◆ **Working data**
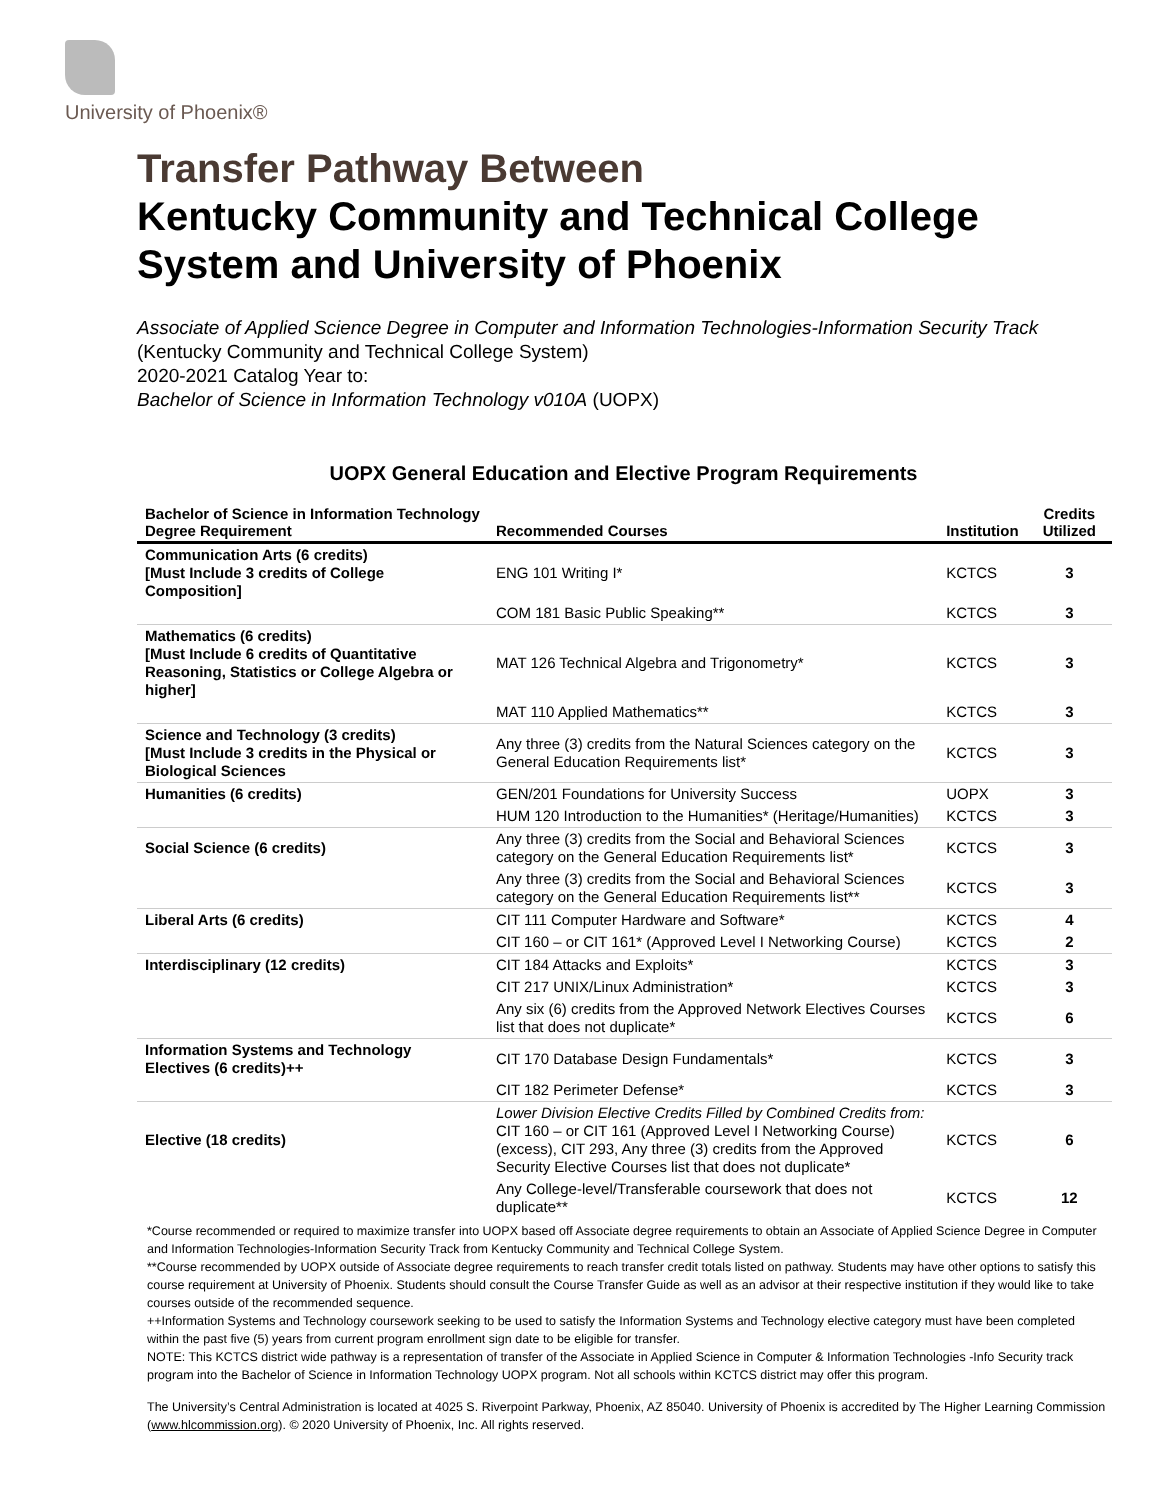University of Phoenix®
Transfer Pathway Between
Kentucky Community and Technical College System and University of Phoenix
Associate of Applied Science Degree in Computer and Information Technologies-Information Security Track (Kentucky Community and Technical College System)
2020-2021 Catalog Year to:
Bachelor of Science in Information Technology v010A (UOPX)
UOPX General Education and Elective Program Requirements
| Bachelor of Science in Information Technology Degree Requirement | Recommended Courses | Institution | Credits Utilized |
| --- | --- | --- | --- |
| Communication Arts (6 credits) [Must Include 3 credits of College Composition] | ENG 101 Writing I* | KCTCS | 3 |
| | COM 181 Basic Public Speaking** | KCTCS | 3 |
| Mathematics (6 credits) [Must Include 6 credits of Quantitative Reasoning, Statistics or College Algebra or higher] | MAT 126 Technical Algebra and Trigonometry* | KCTCS | 3 |
| | MAT 110 Applied Mathematics** | KCTCS | 3 |
| Science and Technology (3 credits) [Must Include 3 credits in the Physical or Biological Sciences | Any three (3) credits from the Natural Sciences category on the General Education Requirements list* | KCTCS | 3 |
| Humanities (6 credits) | GEN/201 Foundations for University Success | UOPX | 3 |
| | HUM 120 Introduction to the Humanities* (Heritage/Humanities) | KCTCS | 3 |
| Social Science (6 credits) | Any three (3) credits from the Social and Behavioral Sciences category on the General Education Requirements list* | KCTCS | 3 |
| | Any three (3) credits from the Social and Behavioral Sciences category on the General Education Requirements list** | KCTCS | 3 |
| Liberal Arts (6 credits) | CIT 111 Computer Hardware and Software* | KCTCS | 4 |
| | CIT 160 – or CIT 161* (Approved Level I Networking Course) | KCTCS | 2 |
| Interdisciplinary (12 credits) | CIT 184 Attacks and Exploits* | KCTCS | 3 |
| | CIT 217 UNIX/Linux Administration* | KCTCS | 3 |
| | Any six (6) credits from the Approved Network Electives Courses list that does not duplicate* | KCTCS | 6 |
| Information Systems and Technology Electives (6 credits)++ | CIT 170 Database Design Fundamentals* | KCTCS | 3 |
| | CIT 182 Perimeter Defense* | KCTCS | 3 |
| Elective (18 credits) | Lower Division Elective Credits Filled by Combined Credits from: CIT 160 – or CIT 161 (Approved Level I Networking Course) (excess), CIT 293, Any three (3) credits from the Approved Security Elective Courses list that does not duplicate* | KCTCS | 6 |
| | Any College-level/Transferable coursework that does not duplicate** | KCTCS | 12 |
*Course recommended or required to maximize transfer into UOPX based off Associate degree requirements to obtain an Associate of Applied Science Degree in Computer and Information Technologies-Information Security Track from Kentucky Community and Technical College System.
**Course recommended by UOPX outside of Associate degree requirements to reach transfer credit totals listed on pathway. Students may have other options to satisfy this course requirement at University of Phoenix. Students should consult the Course Transfer Guide as well as an advisor at their respective institution if they would like to take courses outside of the recommended sequence.
++Information Systems and Technology coursework seeking to be used to satisfy the Information Systems and Technology elective category must have been completed within the past five (5) years from current program enrollment sign date to be eligible for transfer.
NOTE: This KCTCS district wide pathway is a representation of transfer of the Associate in Applied Science in Computer & Information Technologies -Info Security track program into the Bachelor of Science in Information Technology UOPX program. Not all schools within KCTCS district may offer this program.
The University’s Central Administration is located at 4025 S. Riverpoint Parkway, Phoenix, AZ 85040. University of Phoenix is accredited by The Higher Learning Commission (www.hlcommission.org). © 2020 University of Phoenix, Inc. All rights reserved.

◆ **Try it**
Write out, exactly, the lines of the material from the very first through the line containing "(Heritage/Humanities) | KCTCS | 3 |", and leave out every picture.

◆ **Finished task**
University of Phoenix®
Transfer Pathway Between
Kentucky Community and Technical College System and University of Phoenix
Associate of Applied Science Degree in Computer and Information Technologies-Information Security Track (Kentucky Community and Technical College System)
2020-2021 Catalog Year to:
Bachelor of Science in Information Technology v010A (UOPX)
UOPX General Education and Elective Program Requirements
| Bachelor of Science in Information Technology Degree Requirement | Recommended Courses | Institution | Credits Utilized |
| --- | --- | --- | --- |
| Communication Arts (6 credits) [Must Include 3 credits of College Composition] | ENG 101 Writing I* | KCTCS | 3 |
| | COM 181 Basic Public Speaking** | KCTCS | 3 |
| Mathematics (6 credits) [Must Include 6 credits of Quantitative Reasoning, Statistics or College Algebra or higher] | MAT 126 Technical Algebra and Trigonometry* | KCTCS | 3 |
| | MAT 110 Applied Mathematics** | KCTCS | 3 |
| Science and Technology (3 credits) [Must Include 3 credits in the Physical or Biological Sciences | Any three (3) credits from the Natural Sciences category on the General Education Requirements list* | KCTCS | 3 |
| Humanities (6 credits) | GEN/201 Foundations for University Success | UOPX | 3 |
| | HUM 120 Introduction to the Humanities* (Heritage/Humanities) | KCTCS | 3 |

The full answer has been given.